Nicolas Ellis: En vérité, toutes sauf les Saisons de Piazzolla constituent une première pour moi. J’ai été séduit par la liberté qui se dégage de La pazzia, ainsi que ses contrastes entre un orchestre fou et deux altos rarement utilisés de cette manière à l’époque. Et La nuit à Madrid est merveilleusement imagée! On navigue dans un monde très sensoriel, avec des textures habilement dessinées, des couleurs invitantes et très variées. C’est une œuvre originale et surtout parfaite dans les circonstances d’un festival d’été comme celui de Lanaudière. C’est une pièce idéale pour se retrouver entre amis qui aiment la musique.
Pan M 360: Dans une entrevue récente, tu parlais des captations vidéo qui s’imposent désormais et qui demeureront essentielles, pour la plupart des orchestres. Ce sera le cas de ce concert, que les mélomanes pourront voir ou revoir après le 24 s’ils ont leur billet. Quel type de développement et de bonification crois-tu seront nécessaires pour ce médium afin qu’il se démarque d’une simple retransmission de concert que l’on pourrait voir en salle?
Nicolas Ellis: Oui, je pense que les captations vont rester. Je pense qu’à mesure que l’expertise se développera, les possibilités créatives apparaîtront plus nettement aussi. Tu sais, dans le monde, on consomme de plus en plus la musique avec les yeux autant qu’avec les oreilles. Je crois que ce médium va contribuer à cette évolution.

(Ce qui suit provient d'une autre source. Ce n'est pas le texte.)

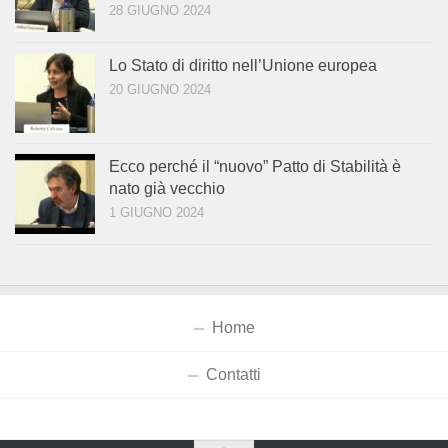
28 GIUGNO 2024
Lo Stato di diritto nell’Unione europea
20 GIUGNO 2024
Ecco perché il “nuovo” Patto di Stabilità è
nato già vecchio
1 GIUGNO 2024
Home
Contatti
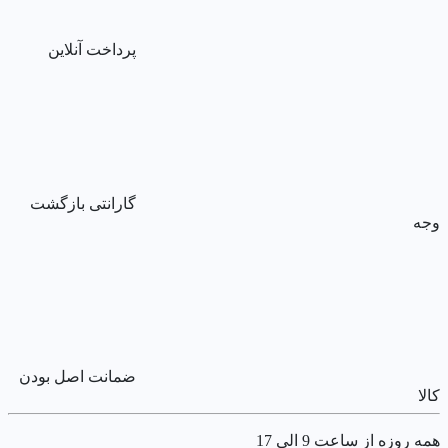
پرداخت آنلاین
گارانتی بازگشت
وجه
ضمانت اصل بودن
کالا
همه روزه از ساعت 9 الی 17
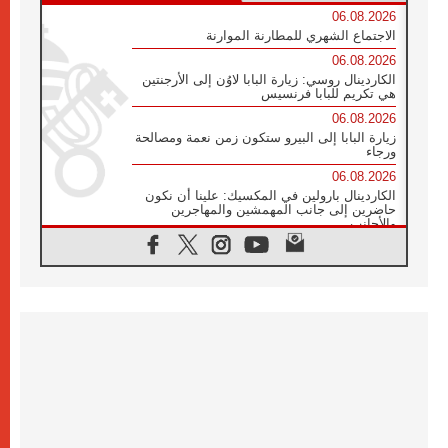
06.08.2026
الاجتماع الشهري للمطارنة الموارنة
06.08.2026
الكاردينال روسي: زيارة البابا لاوُن إلى الأرجنتين
هي تكريم للبابا فرنسيس
06.08.2026
زيارة البابا إلى البيرو ستكون زمن نعمة ومصالحة
ورجاء
06.08.2026
الكاردينال بارولين في المكسيك: علينا أن نكون
حاضرين إلى جانب المهمشين والمهاجرين
والأجانب
06.08.2026
البابا لاوُن الرابع عشر للشباب في أسيزي:
"أوروبا والعالم يبحثان اليوم عن قديسين جُدد
فيكم"
06.08.2026
البابا في أسيزي يتحدث إلى الشباب المشاركين
في لقاء الشباب الفرنسيسكاني
06.08.2026
البابا لاوُن الرابع عشر يبرق معزيا بوفاة
الكاردينال جوليو دوارتي لانغا
05.08.2026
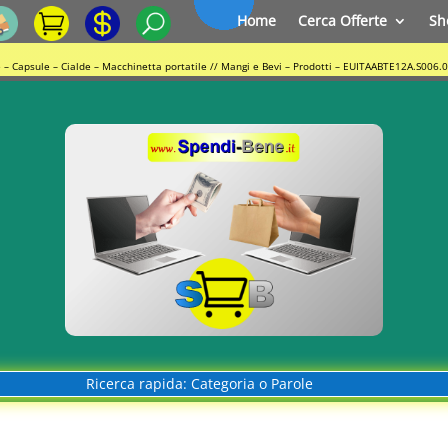
Home
Cerca Offerte
Sh
re – Capsule – Cialde – Macchinetta portatile // Mangi e Bevi – Prodotti – EUITAABTE12A.S006.
Ricerca rapida: Categoria o Parole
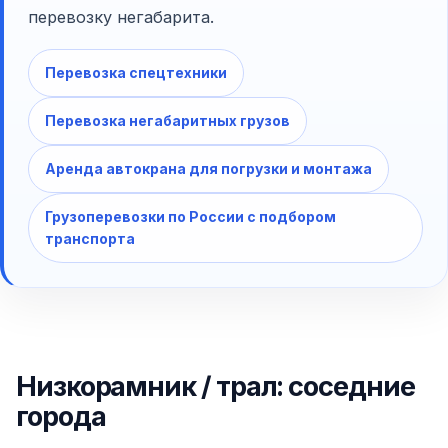
перевозку негабарита.
Перевозка спецтехники
Перевозка негабаритных грузов
Аренда автокрана для погрузки и монтажа
Грузоперевозки по России с подбором
транспорта
Низкорамник / трал: соседние
города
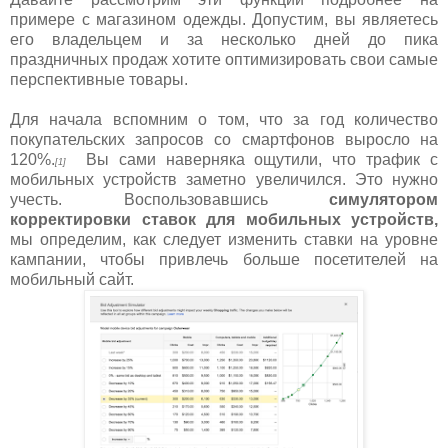
примере с магазином одежды. Допустим, вы являетесь
его владельцем и за несколько дней до пика
праздничных продаж хотите оптимизировать свои самые
перспективные товары.
Для начала вспомним о том, что за год количество
покупательских запросов со смартфонов выросло на
120%.
Вы сами наверняка ощутили, что трафик с
[1]
мобильных устройств заметно увеличился. Это нужно
учесть. Воспользовавшись
симулятором
корректировки ставок для мобильных устройств,
мы определим, как следует изменить ставки на уровне
кампании, чтобы привлечь больше посетителей на
мобильный сайт.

Cela dit, je ne pense pas que la créativité passera nécessairement par des ajouts de décors ou d’éclairage. Je pense plutôt à un nouveau dynamisme dans la visualisation des musiciens. En concert traditionnel, l’attention est inévitablement centrée sur le chef ou le/la soliste. Avec les captations et l’épanouissement de l’expertise des techniciens, des musiciens moins ‘’remarqués’’ s’imposeront au public. Je pense à des musiciens de secondes sections de cordes, ou des vents dont on entend ici et là des lignes, mais qui demeurent camouflés par le devant de l’orchestre. Le public percevra un peu mieux ce que sait et perçoit lui-même le chef d’orchestre!